• Exercise input
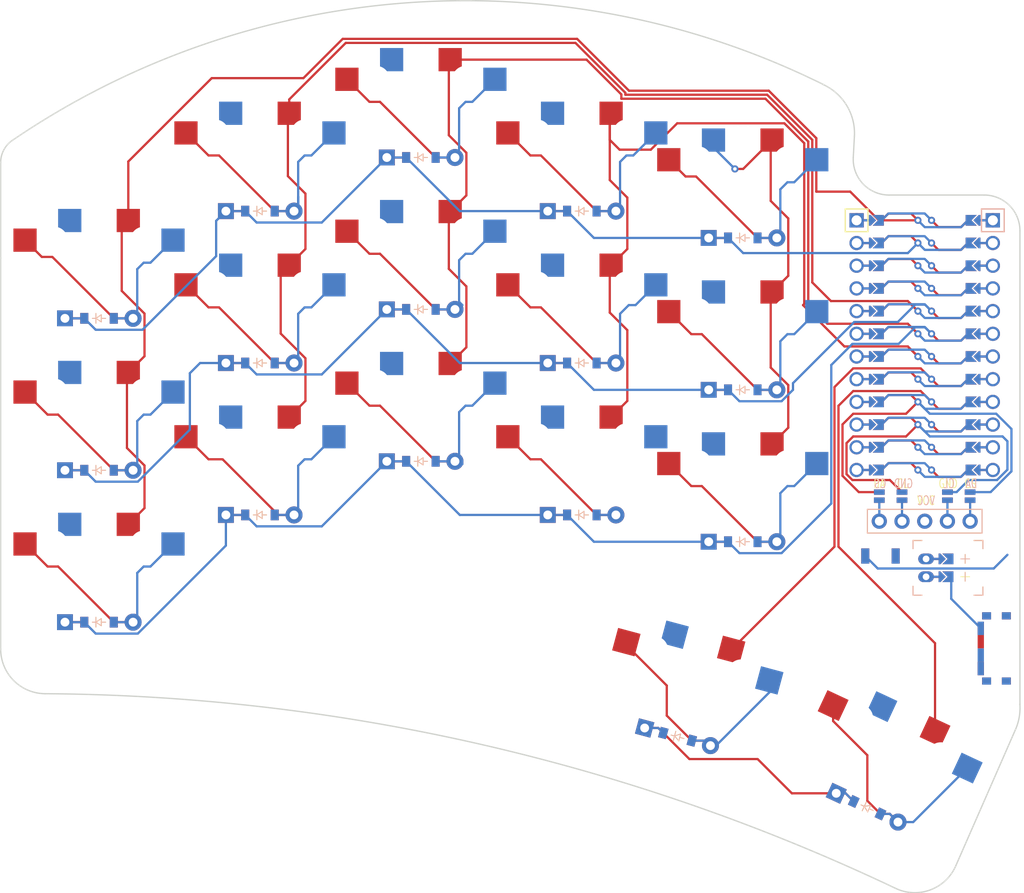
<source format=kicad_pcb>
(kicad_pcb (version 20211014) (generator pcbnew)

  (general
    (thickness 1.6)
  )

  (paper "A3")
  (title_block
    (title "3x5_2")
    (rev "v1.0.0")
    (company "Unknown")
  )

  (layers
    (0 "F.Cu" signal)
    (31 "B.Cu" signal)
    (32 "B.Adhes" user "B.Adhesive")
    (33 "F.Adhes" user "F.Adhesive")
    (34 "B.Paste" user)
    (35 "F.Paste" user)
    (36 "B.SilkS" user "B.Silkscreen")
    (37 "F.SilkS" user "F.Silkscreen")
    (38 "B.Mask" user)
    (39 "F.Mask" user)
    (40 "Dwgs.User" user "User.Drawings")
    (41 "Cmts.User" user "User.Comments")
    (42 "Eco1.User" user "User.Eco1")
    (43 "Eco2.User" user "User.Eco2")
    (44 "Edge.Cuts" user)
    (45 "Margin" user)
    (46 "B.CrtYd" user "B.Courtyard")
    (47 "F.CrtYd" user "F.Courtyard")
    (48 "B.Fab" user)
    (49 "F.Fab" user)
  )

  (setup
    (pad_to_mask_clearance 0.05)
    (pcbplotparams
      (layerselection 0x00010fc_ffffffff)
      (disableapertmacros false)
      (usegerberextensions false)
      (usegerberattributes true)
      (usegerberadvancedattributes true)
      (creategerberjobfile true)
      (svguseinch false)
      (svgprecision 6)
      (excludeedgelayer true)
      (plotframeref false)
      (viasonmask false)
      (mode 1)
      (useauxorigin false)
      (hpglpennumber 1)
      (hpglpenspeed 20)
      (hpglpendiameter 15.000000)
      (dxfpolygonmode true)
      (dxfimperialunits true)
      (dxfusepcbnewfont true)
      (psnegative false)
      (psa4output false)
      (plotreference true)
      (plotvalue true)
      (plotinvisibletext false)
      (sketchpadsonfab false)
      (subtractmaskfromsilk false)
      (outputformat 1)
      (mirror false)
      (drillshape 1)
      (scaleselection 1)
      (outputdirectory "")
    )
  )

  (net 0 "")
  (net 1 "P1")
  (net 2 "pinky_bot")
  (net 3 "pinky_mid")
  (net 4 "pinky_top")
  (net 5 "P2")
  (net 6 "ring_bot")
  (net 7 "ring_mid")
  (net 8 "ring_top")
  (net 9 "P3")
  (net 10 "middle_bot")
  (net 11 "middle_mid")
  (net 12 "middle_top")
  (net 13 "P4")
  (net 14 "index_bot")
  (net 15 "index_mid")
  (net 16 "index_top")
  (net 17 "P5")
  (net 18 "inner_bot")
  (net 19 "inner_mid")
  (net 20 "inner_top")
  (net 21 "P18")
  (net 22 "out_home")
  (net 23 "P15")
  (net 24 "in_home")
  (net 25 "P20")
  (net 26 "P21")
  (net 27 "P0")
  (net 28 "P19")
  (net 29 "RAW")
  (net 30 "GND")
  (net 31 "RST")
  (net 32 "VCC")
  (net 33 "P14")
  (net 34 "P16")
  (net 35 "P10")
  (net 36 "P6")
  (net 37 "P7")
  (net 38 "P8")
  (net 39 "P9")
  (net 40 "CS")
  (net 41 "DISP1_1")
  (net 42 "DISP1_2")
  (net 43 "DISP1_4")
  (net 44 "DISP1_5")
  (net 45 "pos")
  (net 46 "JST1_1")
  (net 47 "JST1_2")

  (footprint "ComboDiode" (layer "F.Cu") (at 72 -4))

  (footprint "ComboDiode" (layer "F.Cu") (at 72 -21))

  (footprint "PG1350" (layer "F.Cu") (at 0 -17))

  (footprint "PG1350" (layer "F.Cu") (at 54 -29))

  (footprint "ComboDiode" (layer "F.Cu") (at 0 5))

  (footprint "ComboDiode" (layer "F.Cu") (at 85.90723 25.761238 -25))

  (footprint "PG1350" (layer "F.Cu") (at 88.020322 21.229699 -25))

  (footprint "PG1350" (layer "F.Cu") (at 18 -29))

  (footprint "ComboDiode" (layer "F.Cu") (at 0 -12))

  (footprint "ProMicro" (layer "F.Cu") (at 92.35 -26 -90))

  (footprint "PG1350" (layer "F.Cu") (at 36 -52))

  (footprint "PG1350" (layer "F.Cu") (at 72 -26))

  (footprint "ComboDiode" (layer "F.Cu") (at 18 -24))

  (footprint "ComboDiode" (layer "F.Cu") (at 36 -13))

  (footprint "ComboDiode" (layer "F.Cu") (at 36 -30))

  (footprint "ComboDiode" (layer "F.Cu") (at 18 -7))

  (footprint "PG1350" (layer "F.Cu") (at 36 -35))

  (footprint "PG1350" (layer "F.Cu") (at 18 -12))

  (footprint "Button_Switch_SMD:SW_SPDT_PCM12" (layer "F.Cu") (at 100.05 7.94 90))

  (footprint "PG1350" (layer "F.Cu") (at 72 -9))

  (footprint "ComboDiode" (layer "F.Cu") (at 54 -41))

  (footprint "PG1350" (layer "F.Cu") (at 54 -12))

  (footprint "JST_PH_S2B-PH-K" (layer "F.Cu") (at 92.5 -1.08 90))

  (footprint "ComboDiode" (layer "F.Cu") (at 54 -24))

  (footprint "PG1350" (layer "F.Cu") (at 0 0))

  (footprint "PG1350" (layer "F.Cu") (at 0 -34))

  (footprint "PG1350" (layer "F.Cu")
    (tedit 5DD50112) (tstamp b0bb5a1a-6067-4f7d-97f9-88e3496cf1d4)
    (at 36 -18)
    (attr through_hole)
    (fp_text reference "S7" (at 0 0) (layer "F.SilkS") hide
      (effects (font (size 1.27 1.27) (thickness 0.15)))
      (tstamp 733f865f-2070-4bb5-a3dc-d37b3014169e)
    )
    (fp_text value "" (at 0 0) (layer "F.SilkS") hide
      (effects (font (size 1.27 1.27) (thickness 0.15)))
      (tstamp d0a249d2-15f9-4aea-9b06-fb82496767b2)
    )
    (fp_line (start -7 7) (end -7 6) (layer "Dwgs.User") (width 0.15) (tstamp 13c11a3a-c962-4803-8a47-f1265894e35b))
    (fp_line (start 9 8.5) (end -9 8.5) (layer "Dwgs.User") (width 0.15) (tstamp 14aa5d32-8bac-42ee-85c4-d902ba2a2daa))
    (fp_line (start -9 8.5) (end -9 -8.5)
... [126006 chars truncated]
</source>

• Exercise aim
Which lines of the listing contain the string "SilkS"? Copy every one of them.

• Result
    (36 "B.SilkS" user "B.Silkscreen")
    (37 "F.SilkS" user "F.Silkscreen")
    (fp_text reference "S7" (at 0 0) (layer "F.SilkS") hide
    (fp_text value "" (at 0 0) (layer "F.SilkS") hide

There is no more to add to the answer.